**STUDY MATERIAL**
* * *

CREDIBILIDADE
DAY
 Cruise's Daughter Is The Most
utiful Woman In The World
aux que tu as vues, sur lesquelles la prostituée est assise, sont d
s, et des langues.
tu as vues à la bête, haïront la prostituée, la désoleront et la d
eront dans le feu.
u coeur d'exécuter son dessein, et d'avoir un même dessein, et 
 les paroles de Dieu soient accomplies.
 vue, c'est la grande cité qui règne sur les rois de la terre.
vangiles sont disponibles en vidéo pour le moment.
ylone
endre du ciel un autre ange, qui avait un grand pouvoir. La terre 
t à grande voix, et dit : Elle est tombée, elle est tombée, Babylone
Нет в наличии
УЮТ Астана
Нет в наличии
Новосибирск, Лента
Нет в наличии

* * *

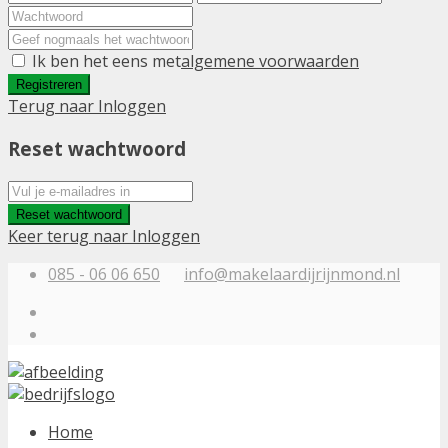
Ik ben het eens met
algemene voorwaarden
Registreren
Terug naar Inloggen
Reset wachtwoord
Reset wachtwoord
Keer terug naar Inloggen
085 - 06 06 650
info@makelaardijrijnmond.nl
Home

* * *

**BRIEF**
Show each line of the records in which the word "terre" appears.

**ANSWER BOX**
 vue, c'est la grande cité qui règne sur les rois de la terre.
endre du ciel un autre ange, qui avait un grand pouvoir. La terre 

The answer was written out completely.